◆ Exercise directions
Repeat the following entries verbatim, apart from the pictures.

Source records:
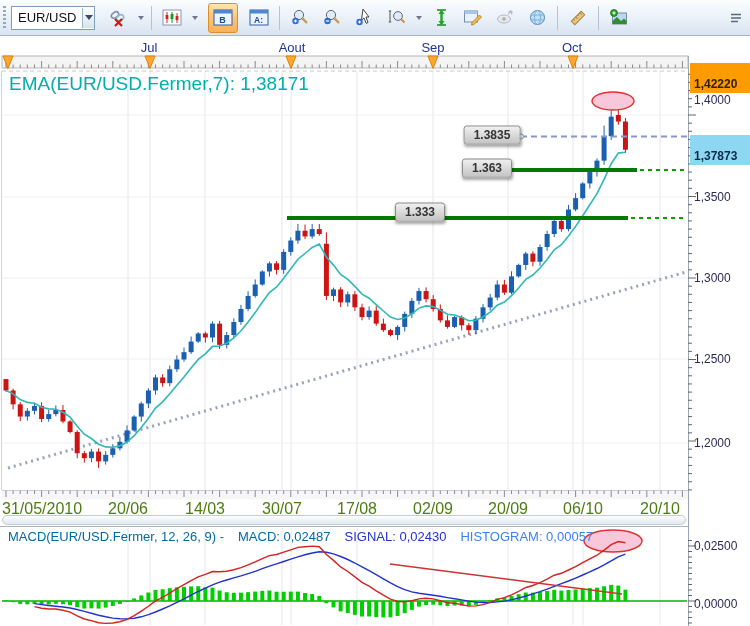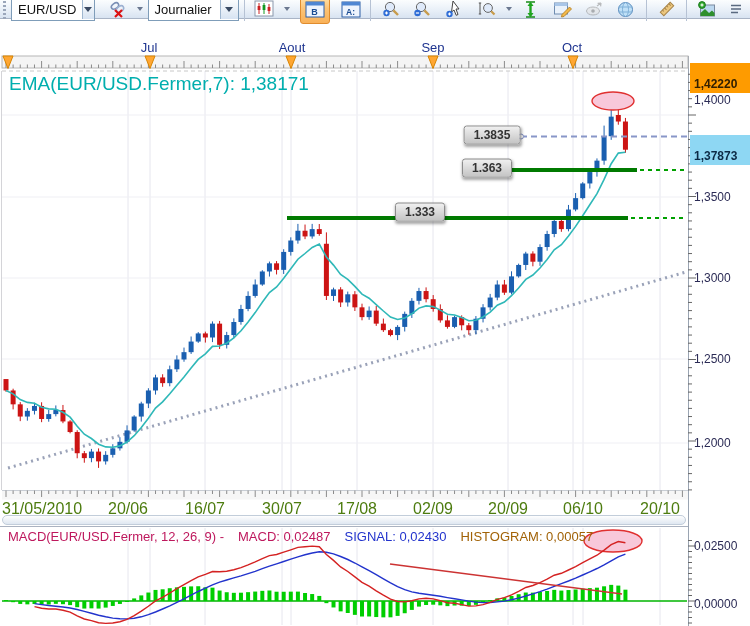"EUR/USD" .toolbar { height: 19px -> 36px }
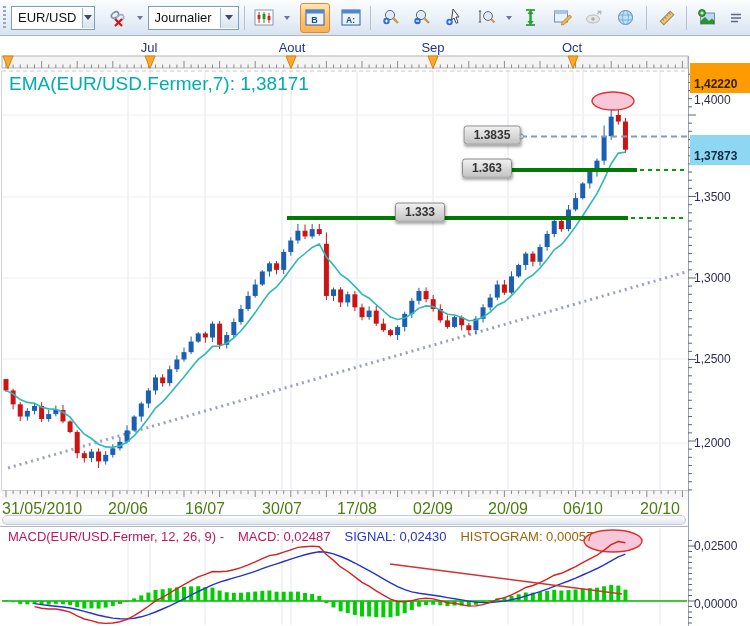"Journalier" div.combo { html: <div> <span>Journalier</span> <span> <span></span> </span> </div> -> none }
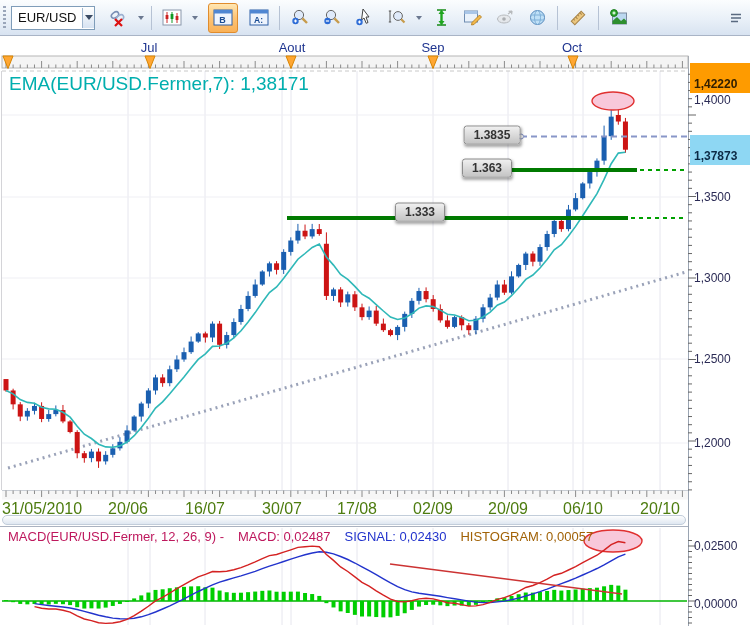"16/07" div.abs { text: 16/07 -> 14/03 }
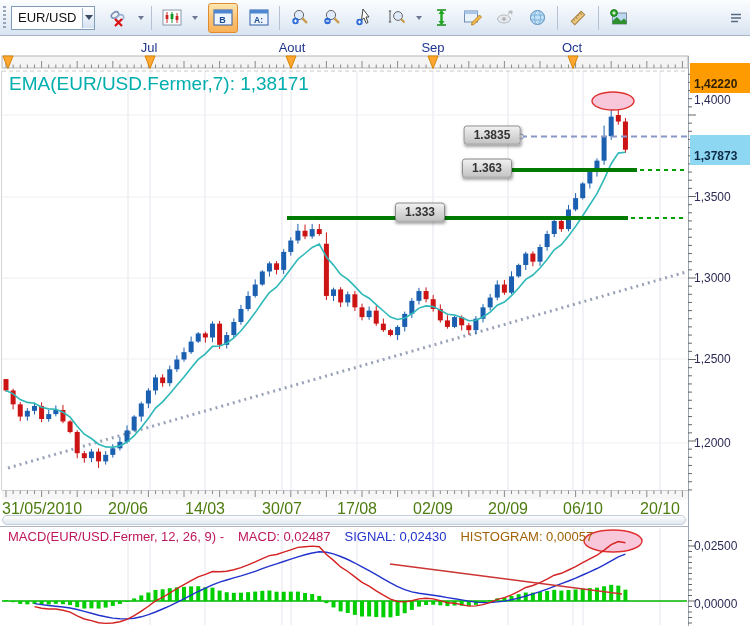"MACD(EUR/USD.Fermer, 12, 26, 9) -" .mh-red { color: #be185d -> #0369a1 }
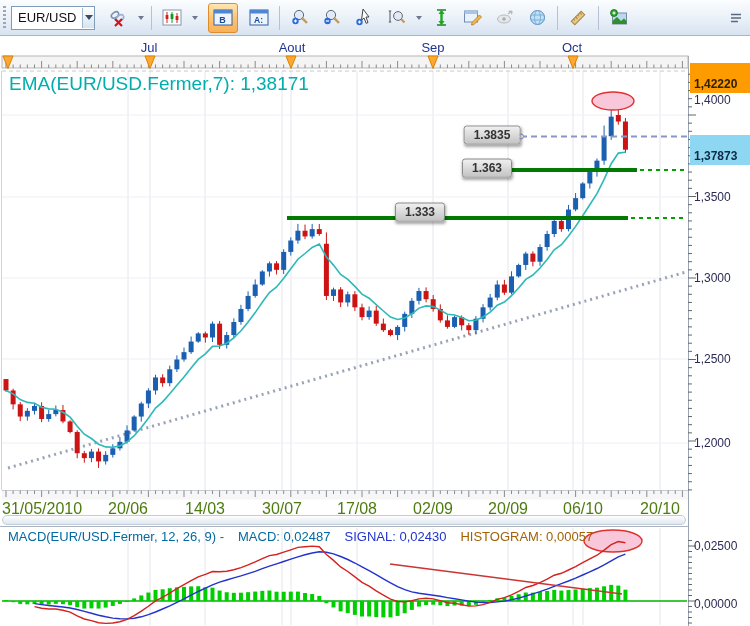"HISTOGRAM: 0,00057" .mh-green { color: #a16207 -> #3b82f6 }
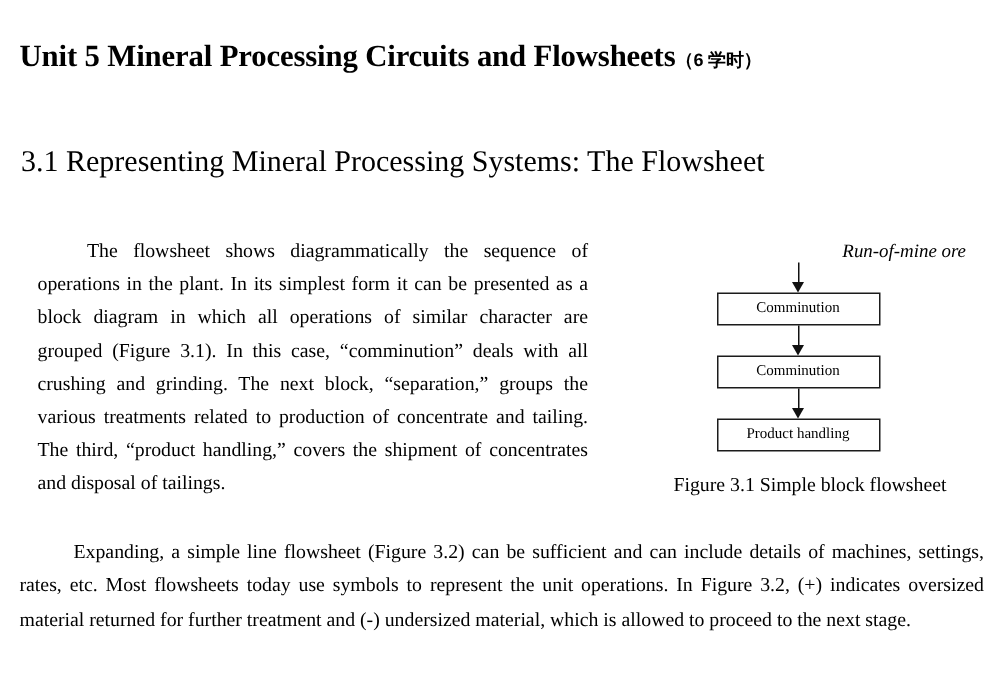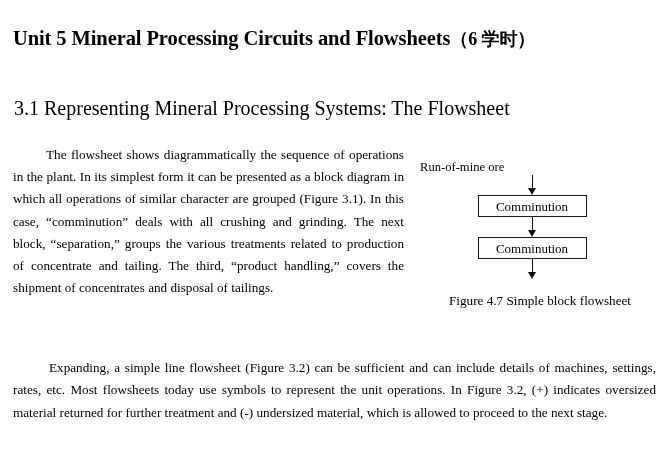"（6 学时）" .doc-title .cn { font-family: Liberation Serif, serif -> Liberation Sans, sans-serif; font-size: 18px -> 12px }
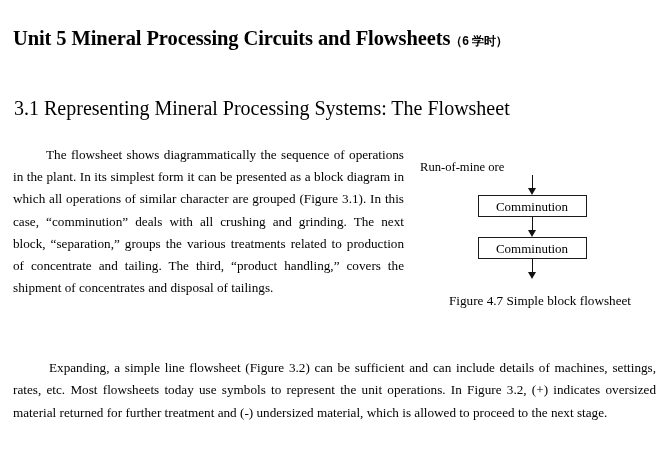"The flowsheet shows diagrammatically the" .col-text p { margin: 0 -> 12px }
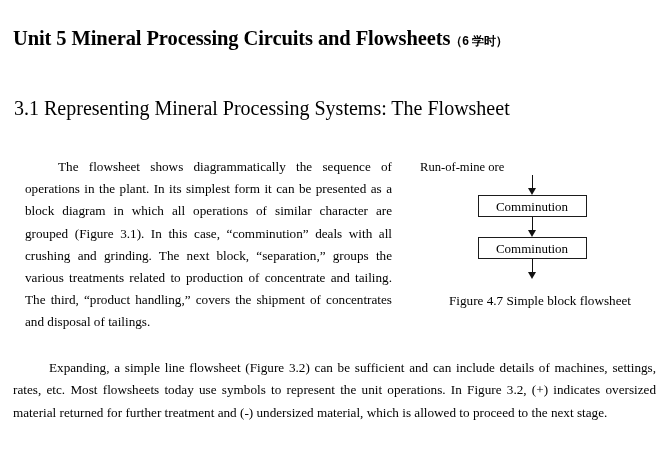"Run-of-mine ore" .fig-toplabel { font-style: none -> italic; text-align: left -> right }
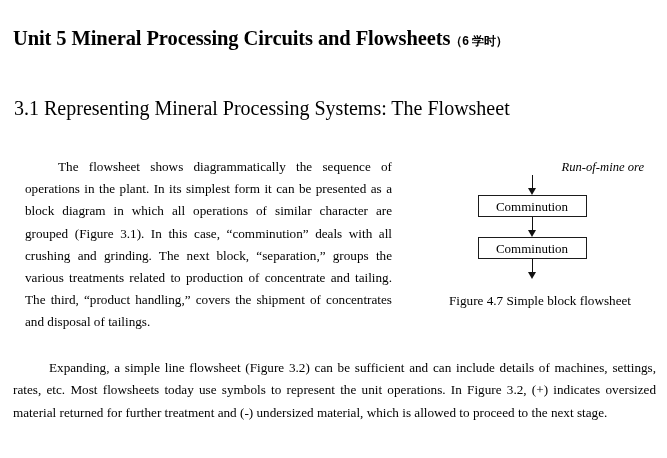"Comminution" .fig-box { font-size: 13px -> 10px }
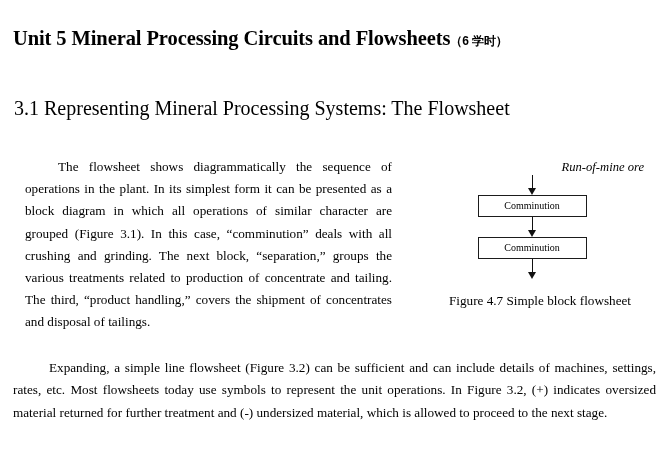"Product handling" div.fig-box { html: none -> <div>Product handling</div> }
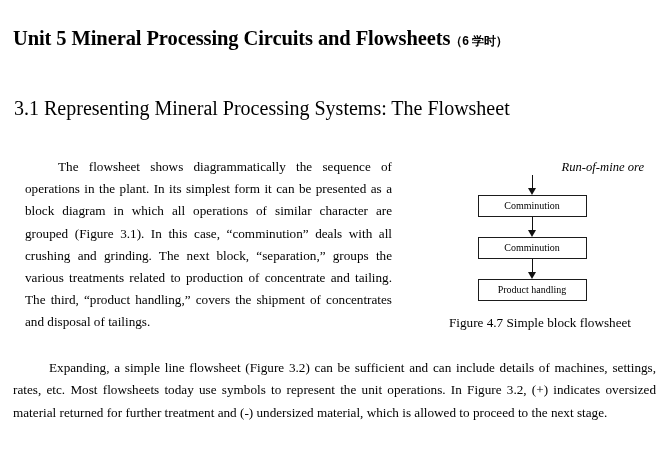"Figure 4.7 Simple block flowsheet" div.fig-caption { text: 4.7 -> 3.1 }
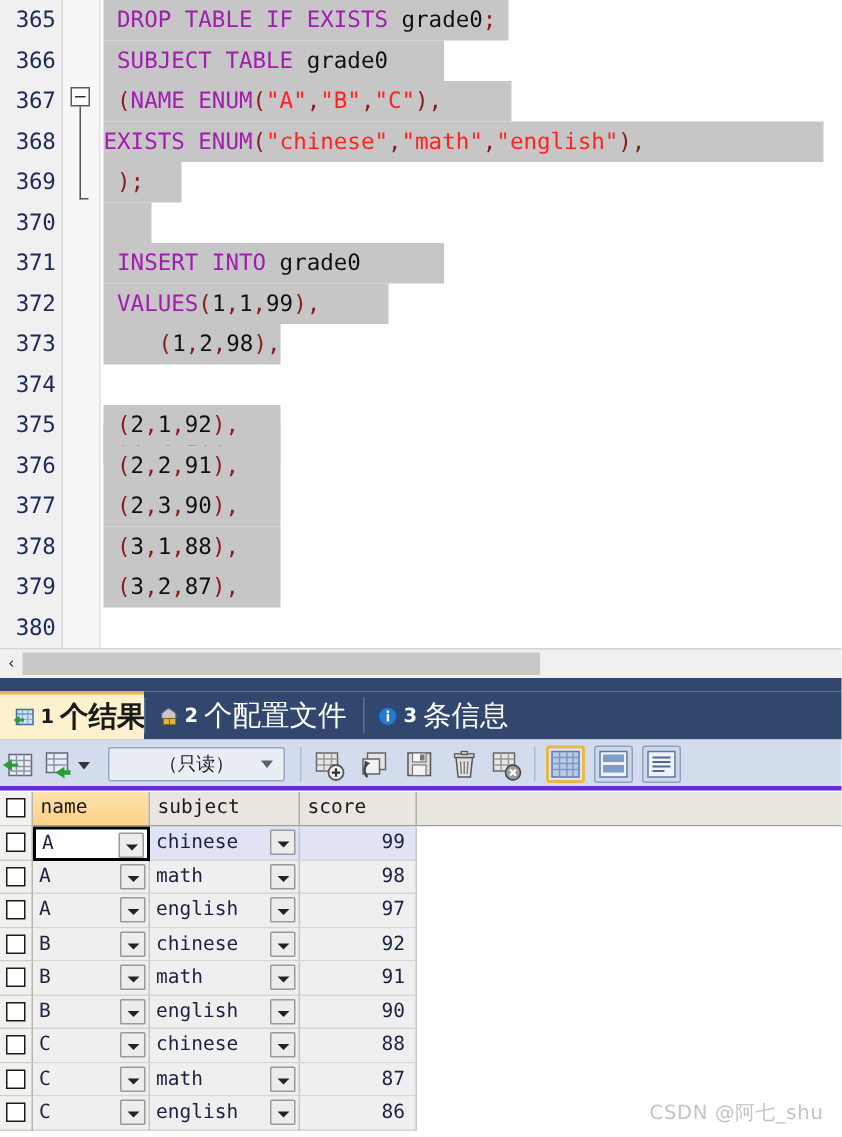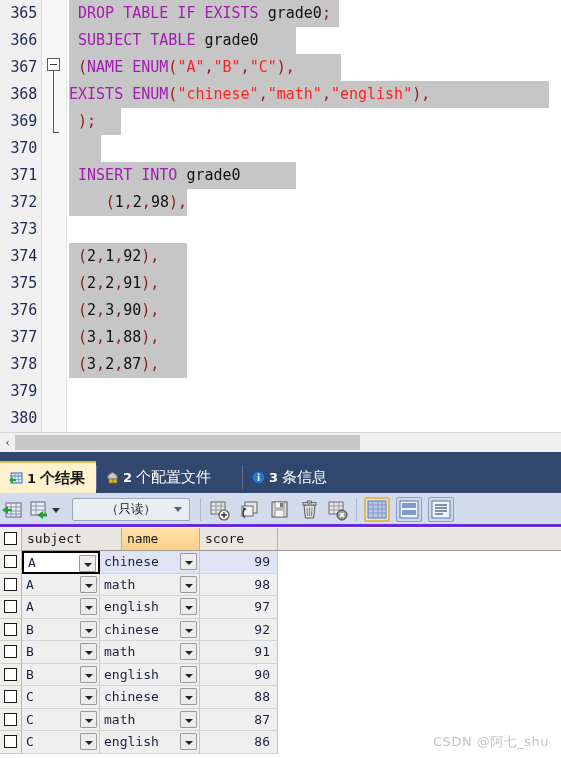"VALUES(1,1,99)," div.code-line { html: none -> <div><span> <span>VALUES</span><span>(</span><span>1</span><span>,</span><span>1</span><span>,</span><span>99</span><span>),</span></span></div> }
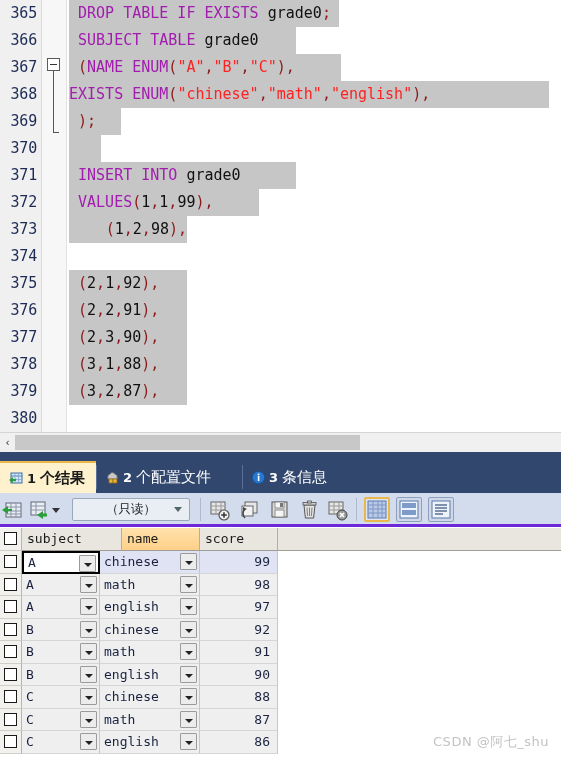"个结果" .tab .t-lbl { font-size: 15px -> 19px }
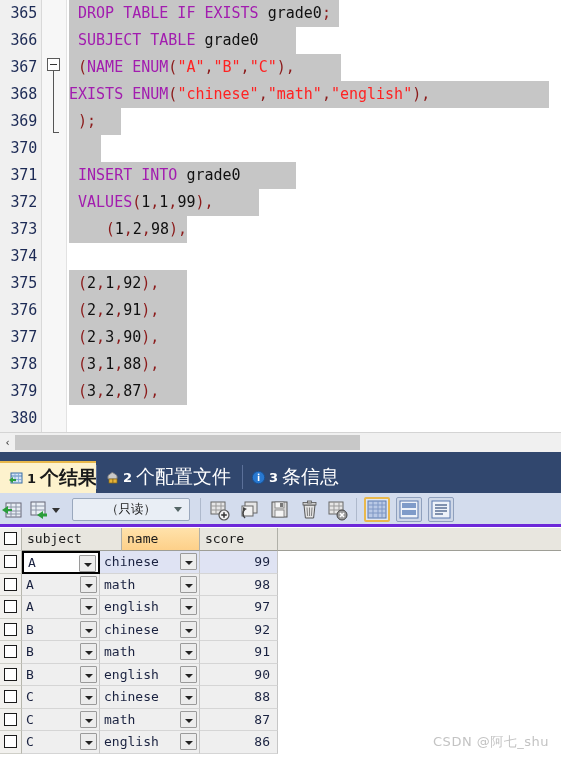"subject" div.hdr-cell { order: before "name" -> after "name" }
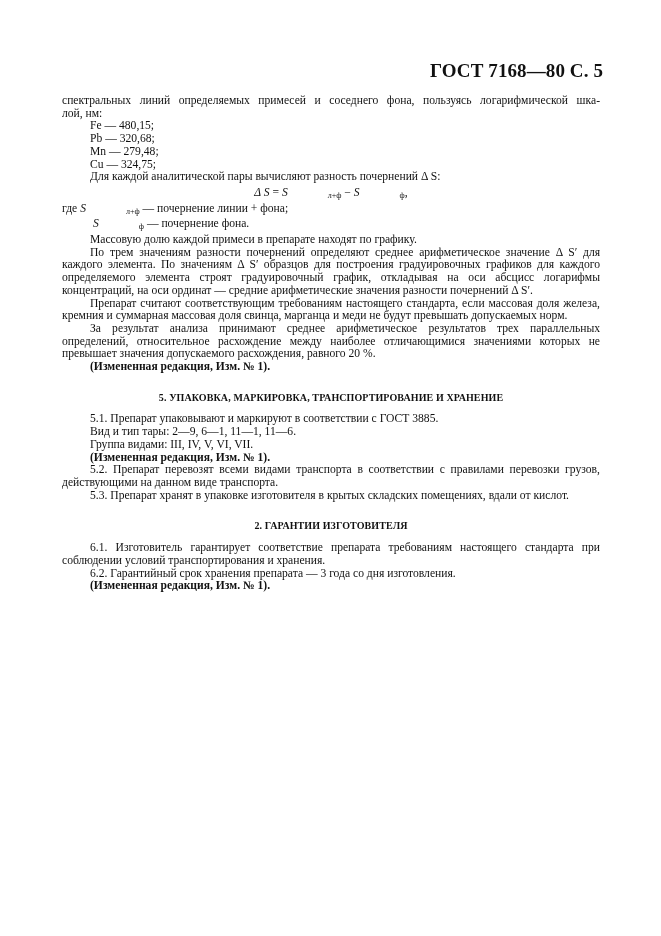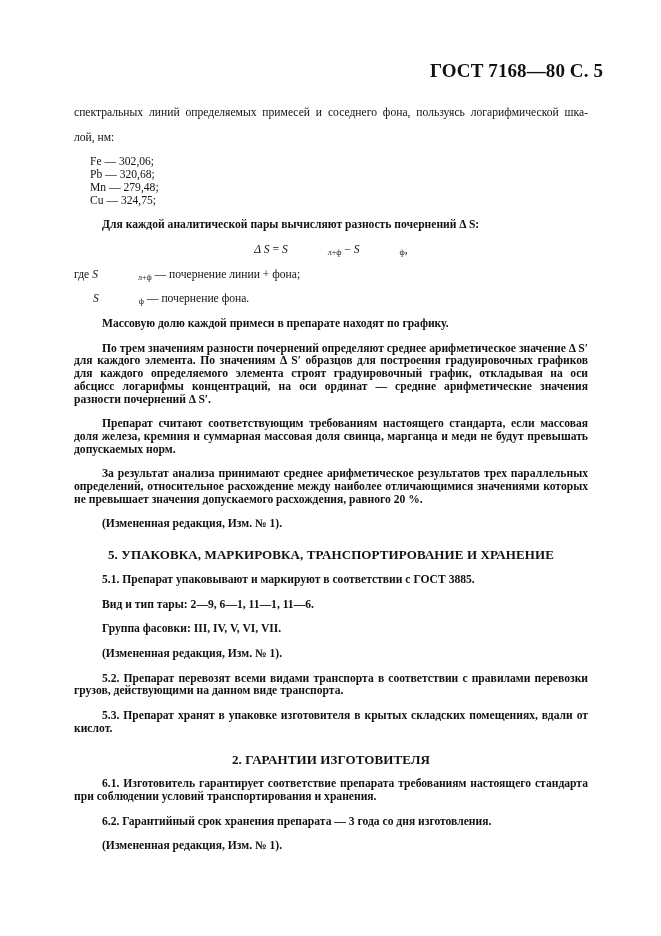"спектральных линий определяемых примесей" .p { margin: 12px -> 0 }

◆ The answer
"EUR/USD" .toolbar { height: 19px -> 36px }
"Journalier" div.combo { html: <div> <span>Journalier</span> <span> <span></span> </span> </div> -> none }
"16/07" div.abs { text: 16/07 -> 14/03 }
"MACD(EUR/USD.Fermer, 12, 26, 9) -" .mh-red { color: #be185d -> #0369a1 }
"HISTOGRAM: 0,00057" .mh-green { color: #a16207 -> #3b82f6 }
"（6 学时）" .doc-title .cn { font-family: Liberation Serif, serif -> Liberation Sans, sans-serif; font-size: 18px -> 12px }
"The flowsheet shows diagrammatically the" .col-text p { margin: 0 -> 12px }
"Run-of-mine ore" .fig-toplabel { font-style: none -> italic; text-align: left -> right }
"Comminution" .fig-box { font-size: 13px -> 10px }
"Product handling" div.fig-box { html: none -> <div>Product handling</div> }
"Figure 4.7 Simple block flowsheet" div.fig-caption { text: 4.7 -> 3.1 }
"VALUES(1,1,99)," div.code-line { html: none -> <div><span> <span>VALUES</span><span>(</span><span>1</span><span>,</span><span>1</span><span>,</span><span>99</span><span>),</span></span></div> }
"个结果" .tab .t-lbl { font-size: 15px -> 19px }
"subject" div.hdr-cell { order: before "name" -> after "name" }
"спектральных линий определяемых примесей" .p { margin: 12px -> 0 }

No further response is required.